-------- Brano proposto --------

2. “Mio figlio non legge.” Ne siete proprio sicuri? Vostro figlio legge eccome, solo che non legge quello che volete voi. Legge le istruzioni dei giocattoli, le scritte delle pubblicità, qualche ricetta di cucina se preparate insieme una torta. Legge tutto quello che lo incuriosisce. È circondato dalle parole, sta solo cercando quelle giuste per lui (o per lei).

3. Non ditegli che non legge abbastanza. Nell’istante in cui lo se lo sente dire diventa un non-lettore, non leggere sarà un tassello della sua identità e tutto il resto accadrà a partire da lì. Spiegategli perché per voi è importante leggere, piuttosto, che cosa lo rende così speciale.

4. Non date, vi prego, retta alle maestre che dicono di farlo leggere mezz’ora al giorno. Come si può amare qualcosa che sei costretto a fare mezz’ora al giorno? Io finirei per odiare perfino la Nutella, se mi obbligassero a mangiarne un cucchiaino al giorno. Tutto il tempo che non lo costringete a leggere vi sarà restituito, con gli interessi, quando lo vedrete prendere in mano un libro di sua iniziativa.

5. Circondatelo di libri. Non c’è bisogno di rimetterci uno stipendio, ci sono biblioteche magnifiche, librerie da visitare e in cui curiosare, ci sono i vostri libri. E non solo libri. I fumetti sono perfetti per iniziare a leggere, fra immagini e lettere maiuscole. L’importante è che la pagina scritta e illustrata diventi un’abitudine, una presenza familiare. Che faccia parte della sua vita e della vostra. Sì, anche se non ne ha mai letto uno.

6. “No, quello no, prendi un libro vero, per favore!” disse una madre al figlio, in biblioteca. E lui mise giù il libro a fumetti su Batman rassegnato e prese un volume di fiabe che gli interessava più o meno come un manuale di astrofisica. E che probabilmente non aprì mai. Se volete che vostro figlio legga, lasciatelo libero di scegliere.

7. Dove non arriva la parola scritta, possono sempre arrivare le storie. E le storie, come le parole, sono ovunque. Sono una sfida durante un viaggio in macchina, il compagno perfetto al momento di andare a dormire, lo scacciafantasmi migliore che c’è. E nascono ovunque, in un pezzetto di carta trovato per strada, in una fotografia, in una lettera, in quello che avete fatto mentre eravate lontani. Siamo circondati dalle storie. E ne abbiamo bisogno più di quanto crediamo.

-------- Materiale fornito --------

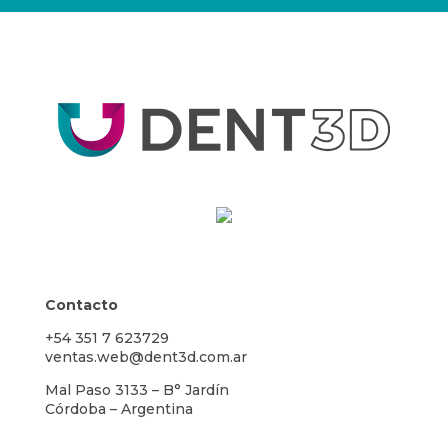
Contacto
+54 351 7 623729
ventas.web@dent3d.com.ar
Mal Paso 3133 – B° Jardín
Córdoba – Argentina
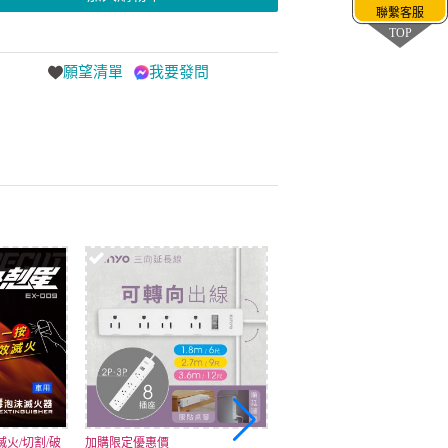
聯繫客服
TOP
願望清單
我要發問
火/切割/破
加購限定優惠價
加購限定優惠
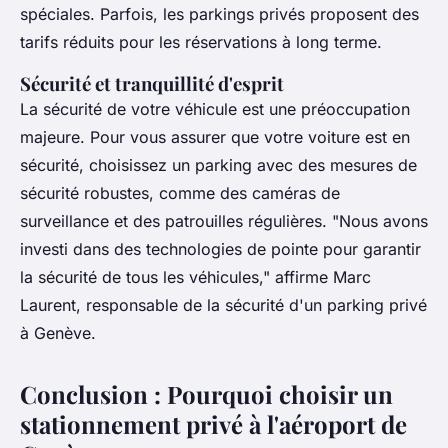
spéciales. Parfois, les parkings privés proposent des
tarifs réduits pour les réservations à long terme.
Sécurité et tranquillité d'esprit
La sécurité de votre véhicule est une préoccupation
majeure. Pour vous assurer que votre voiture est en
sécurité, choisissez un parking avec des mesures de
sécurité robustes, comme des caméras de
surveillance et des patrouilles régulières.
"Nous avons
investi dans des technologies de pointe pour garantir
la sécurité de tous les véhicules,"
affirme Marc
Laurent, responsable de la sécurité d'un parking privé
à Genève.
Conclusion : Pourquoi choisir un
stationnement privé à l'aéroport de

--------

**Istruzioni operative A:**
Riscrivi come tabella Markdown le righe del materiale fornito, cominciando da quella che contiene "spéciales. Parfois, les" e proseguendo fino all'ultima riga del materiale. Usa le colonne "Posizione" (numero progressivo) e "Testo", salta le righe vuote e lascia fuori le immagini.
**Istruzioni operative B:**
Per favore, prosegui il brano sui figli e la lettura a partire dal punto in cui si interrompe.

**Spazio risposta A:**
| Posizione | Testo |
|---|---|
| 1 | spéciales. Parfois, les parkings privés proposent des |
| 2 | tarifs réduits pour les réservations à long terme. |
| 3 | Sécurité et tranquillité d'esprit |
| 4 | La sécurité de votre véhicule est une préoccupation |
| 5 | majeure. Pour vous assurer que votre voiture est en |
| 6 | sécurité, choisissez un parking avec des mesures de |
| 7 | sécurité robustes, comme des caméras de |
| 8 | surveillance et des patrouilles régulières. |
| 9 | "Nous avons |
| 10 | investi dans des technologies de pointe pour garantir |
| 11 | la sécurité de tous les véhicules," |
| 12 | affirme Marc |
| 13 | Laurent, responsable de la sécurité d'un parking privé |
| 14 | à Genève. |
| 15 | Conclusion : Pourquoi choisir un |
| 16 | stationnement privé à l'aéroport de |

**Spazio risposta B:**
8. Dopo aver disubbidito alla maestra, ignorate  i consigli dell’optometrista. Certo, ha ragione. Leggere tutti storti, sdraiati a letto o sul divano, è il modo migliore per rovinarsi la vista e la cervicale. Ma se l’optometrista assomiglia a quello da cui sono andata io e dice a vostro figlio di leggere seduto a tavola, tenendo il libro nel modo giusto, se possibile su un leggio, allora i libri sono spacciati. Si fa sempre in tempo ad accendere una lampadina o a consigliargli di non tenere la pagina incollata al naso, se sarà necessario.

9. Non proponete la lettura come un’alternativa a quello che gli piace di più. “Se non mangiassi tutto quel cioccolato, allora sì che ti piacerebbero i broccoli al vapore.” Che effetto vi fa, messa così? Se per leggere deve rinunciare ai videogiochi, la prospettiva di aprire un libro non sarà molto allettante. I libri non sono un’alternativa ai videogiochi o alla televisione. Non si escludono a vicenda, possono convivere serenamente.

10. Leggete. Sembra banale, ma è fondamentale che la lettura faccia parte della vita di tutti. Leggete quello che piace a voi, davanti a loro. Non sentitevi in colpa a dire a vostro figlio che in quel momento non potete dargli retta perché state leggendo. Se i libri sono tanto importanti, allora ogni tanto è giusto che vengano prima di tutto il resto.

Leggere sul cellulare può salvare le storie?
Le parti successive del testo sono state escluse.